Basic -- Sample Mean and Sample Variance.

This topic will introduce two essential statistics, sample mean $\bar{x} = \frac{1}{N}\sum_{i = 1}^N x_i$ and sample variance $s_x = \frac{1}{N - 1}\sum_{i = 1}^N (x_i - \bar{x})^2$ for a dataset with a large number $N$ of observations $\{x_1, x_2, \ldots, x_N\}$. The data are stored in a standard vector, matrix, or data.frame format in R, and are distributed in several processors. i.e. Each processor owns a part of dataset. The direct benefit of this approach is one don't need to worry about the memory, length, or dimension limitations such as $2^{31} - 1$ in R.

Tricks:

By default, R uses double for most of the variables.
length(...) returns an integer in R.
as.double(...) makes a copy for the input object, so it is not good for big object.

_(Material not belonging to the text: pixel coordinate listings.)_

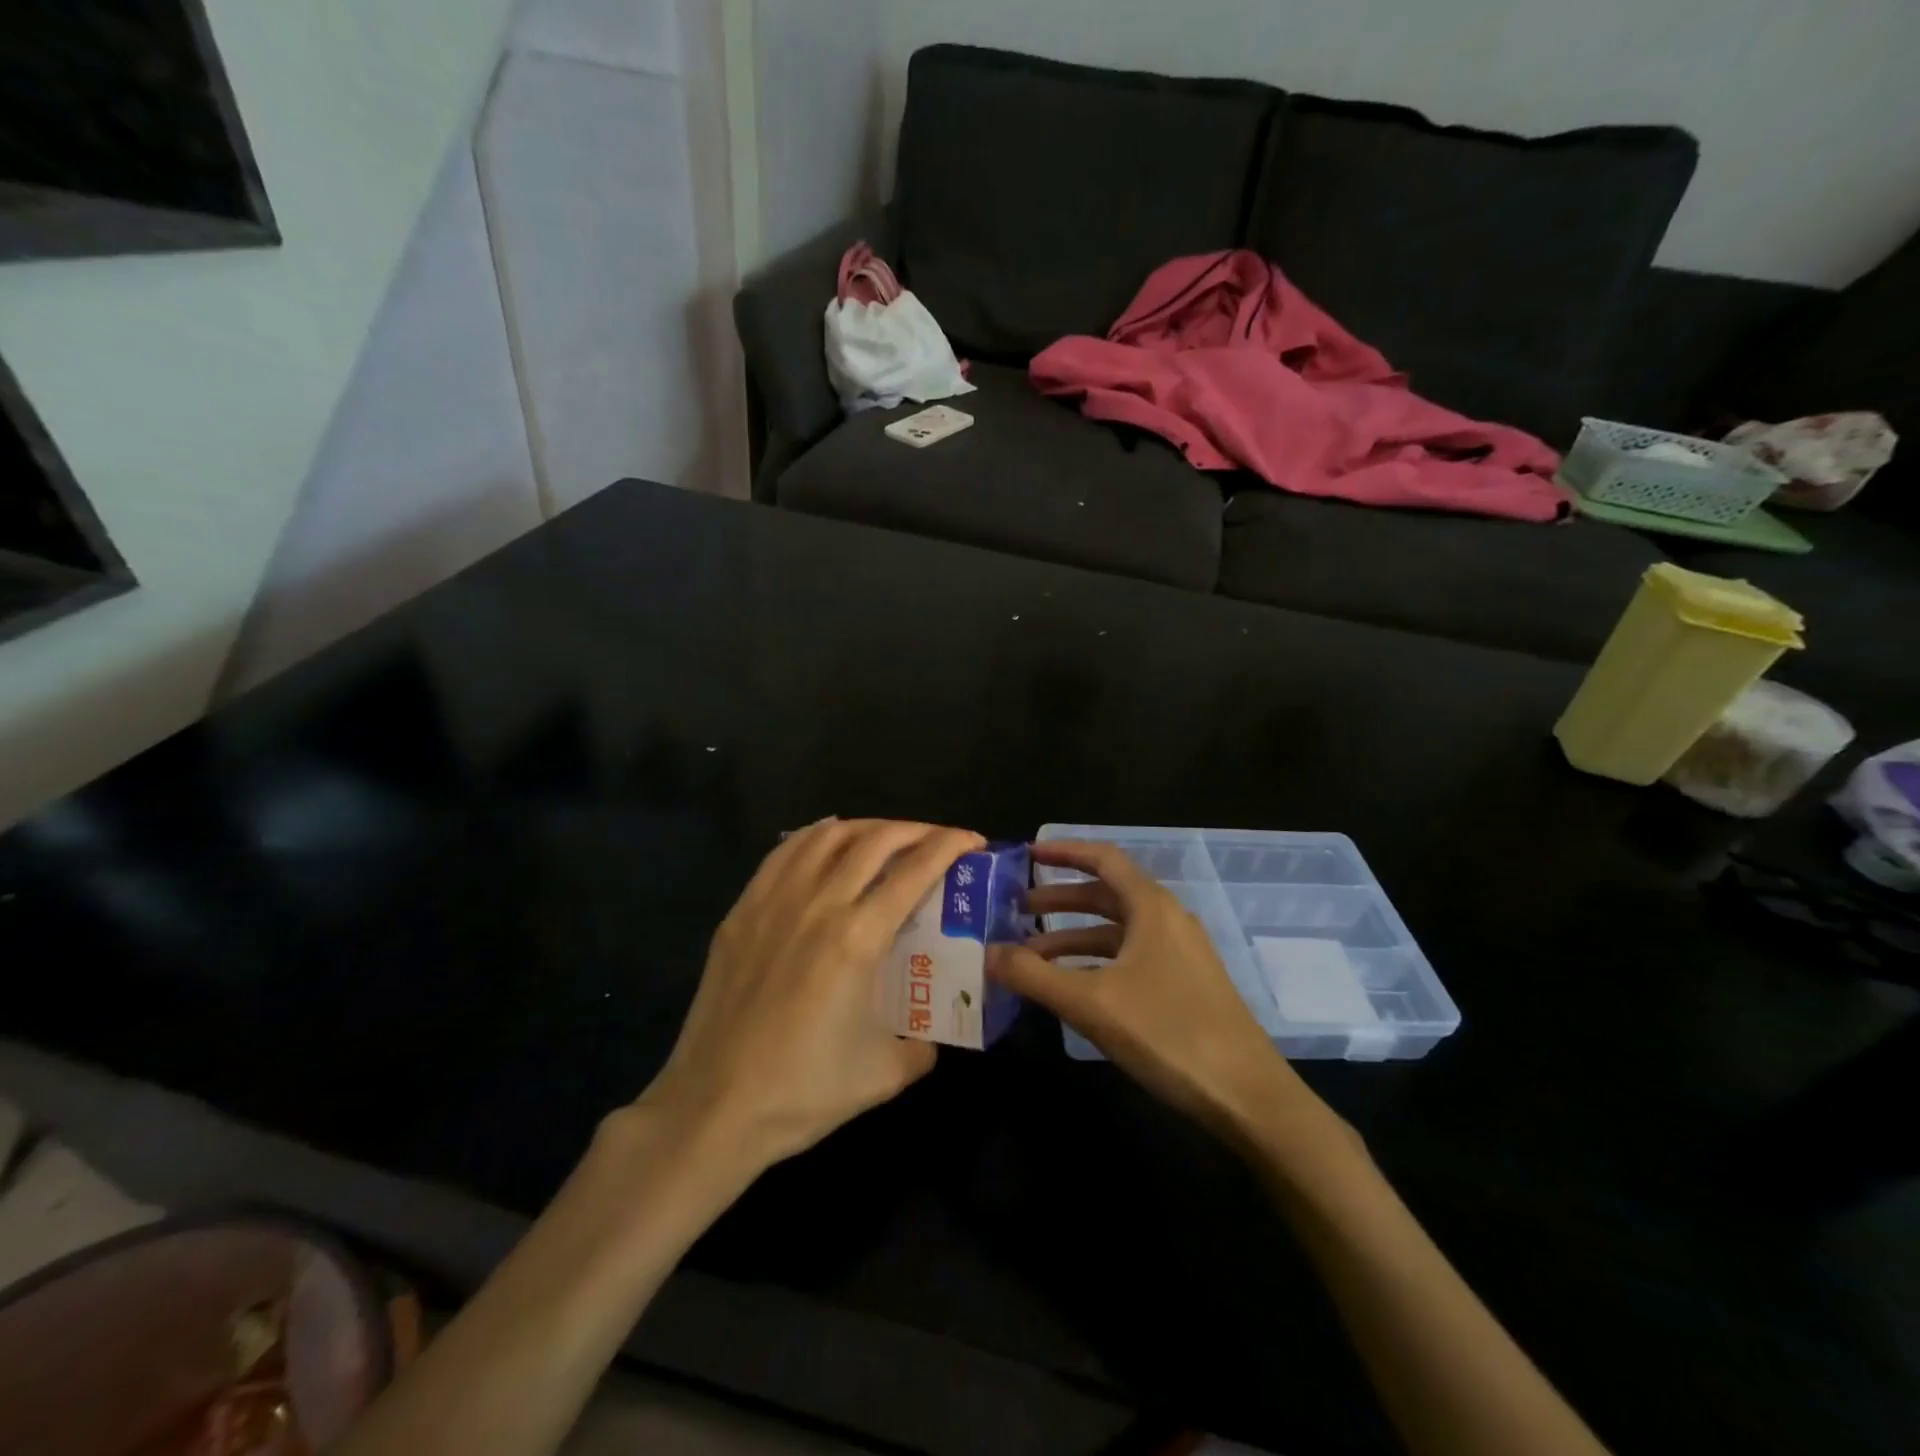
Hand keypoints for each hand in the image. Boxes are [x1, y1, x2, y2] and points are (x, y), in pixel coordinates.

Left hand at [639, 818, 983, 1175]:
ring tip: (885, 838)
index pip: (915, 869)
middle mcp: (818, 905)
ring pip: (826, 836)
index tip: (972, 841)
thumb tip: (930, 1033)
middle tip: (936, 840)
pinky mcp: (741, 912)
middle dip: (916, 830)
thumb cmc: (803, 1091)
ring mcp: (773, 902)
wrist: (714, 1107)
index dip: (950, 846)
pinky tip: (827, 841)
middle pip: (875, 840)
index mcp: (858, 938)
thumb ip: (922, 1044)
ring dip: (866, 827)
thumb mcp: (886, 1074)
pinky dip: (814, 836)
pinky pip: (782, 853)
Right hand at [989, 841, 1330, 1145]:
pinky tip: (1071, 987)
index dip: (1063, 852)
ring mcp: (1179, 953)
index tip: (1026, 855)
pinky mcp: (1184, 984)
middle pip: (1106, 894)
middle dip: (1059, 900)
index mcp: (1151, 907)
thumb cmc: (1168, 1033)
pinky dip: (1095, 961)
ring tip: (1030, 955)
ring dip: (1073, 936)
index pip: (1103, 858)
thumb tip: (987, 952)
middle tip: (1016, 910)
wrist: (1247, 1096)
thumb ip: (1034, 975)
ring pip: (1116, 930)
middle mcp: (1167, 920)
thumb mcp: (1091, 1003)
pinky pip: (1130, 957)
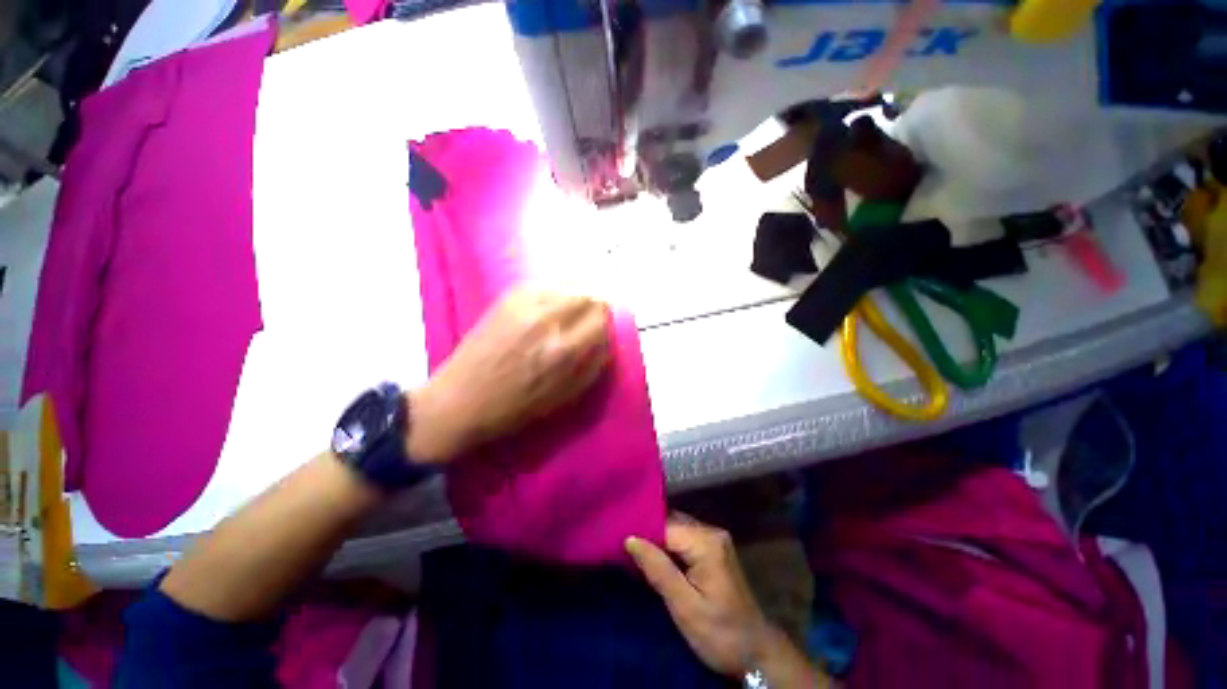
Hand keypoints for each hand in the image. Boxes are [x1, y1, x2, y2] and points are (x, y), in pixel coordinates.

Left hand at [406, 289, 610, 462]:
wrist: (461, 399)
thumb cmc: (516, 407)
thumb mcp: (565, 397)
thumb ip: (593, 366)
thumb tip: (608, 339)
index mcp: (565, 351)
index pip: (602, 317)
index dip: (607, 320)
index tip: (603, 326)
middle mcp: (549, 321)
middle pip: (589, 293)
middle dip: (597, 303)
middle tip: (592, 314)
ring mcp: (526, 305)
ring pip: (569, 283)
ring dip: (579, 293)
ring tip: (574, 306)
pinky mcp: (508, 298)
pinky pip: (545, 283)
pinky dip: (558, 289)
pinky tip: (554, 301)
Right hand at [626, 516, 770, 676]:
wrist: (756, 653)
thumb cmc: (720, 634)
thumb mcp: (685, 607)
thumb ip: (658, 570)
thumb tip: (630, 538)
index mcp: (706, 542)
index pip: (665, 526)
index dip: (642, 533)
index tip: (618, 541)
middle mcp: (711, 532)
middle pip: (671, 523)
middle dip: (647, 534)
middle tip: (622, 546)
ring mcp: (714, 540)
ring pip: (676, 530)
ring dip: (656, 541)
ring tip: (633, 551)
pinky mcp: (713, 549)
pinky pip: (683, 539)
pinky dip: (668, 547)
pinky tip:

More fantastic algorithms about calculating variance can be found at "Algorithms for calculating variance" on Wikipedia. One-pass algorithms are achievable for higher moments of statistics, and they will reduce computing a lot and better than two or more pass algorithms for ultra-large dataset. Of course, lost precision is possible. For example,

J. Bennett, R. Grout, P. Pebay, D. Roe, and D. Thompson (2009), ``Numerically Stable, Single-Pass, Parallel Statistics Algorithms'', In Proc. 2009 IEEE International Conference on Clustering Computing, New Orleans, LA, Aug. 2009.

The other way is to apply sampling techniques on ultra-large dataset.

Serial code: (ex_basic_serial.r)

# File name: ex_basic_serial.r
# Run: Rscript --vanilla ex_basic_serial.r

### Basic implication
my.basic <- function(x){
  ### This is the same as mean(x).
  N <- length(x)
  bar.x <- sum(x / N)

  ### This is the same as var(x).
  s.x <- sum(x^2 / (N - 1)) - bar.x^2 * (N / (N - 1))

  list(mean = bar.x, s = s.x)
} # End of my.basic().

### Main codes stat from here.
set.seed(1234)
N <- 100
x <- rnorm(N)
my.basic(x)

Parallel (SPMD) code: (ex_basic_spmd.r for ultra-large/unlimited $N$)

# File name: ex_basic_spmd.r
# Run: mpiexec -np 2 Rscript --vanilla ex_basic_spmd.r

### Load pbdMPI and initial the communicator.
library(pbdMPI, quiet = TRUE)
init()

### Basic implication for workers.
my.basic.spmd <- function(x.spmd){
  ### For mean(x).
  N <- allreduce(length(x.spmd), op = "sum")
  bar.x.spmd <- sum(x.spmd / N)
  bar.x <- allreduce(bar.x.spmd, op = "sum")

  ### For var(x).
  s.x.spmd <- sum(x.spmd^2 / (N - 1))
  s.x <- allreduce(s.x.spmd, op = "sum") - bar.x^2 * (N / (N - 1))

  list(mean = bar.x, s = s.x)
} # End of my.basic.spmd().

### Main codes start from here.
set.seed(1234)
N <- 100                # Pretend N is large.
x <- rnorm(N)

### Load data partially by processors if N is ultra-large.
id.get <- get.jid(N)
x.spmd <- x[id.get]
ret.spmd <- my.basic.spmd(x.spmd)

### Output.
comm.print(ret.spmd)
finalize()

Exercise:

Try to compute standard deviation.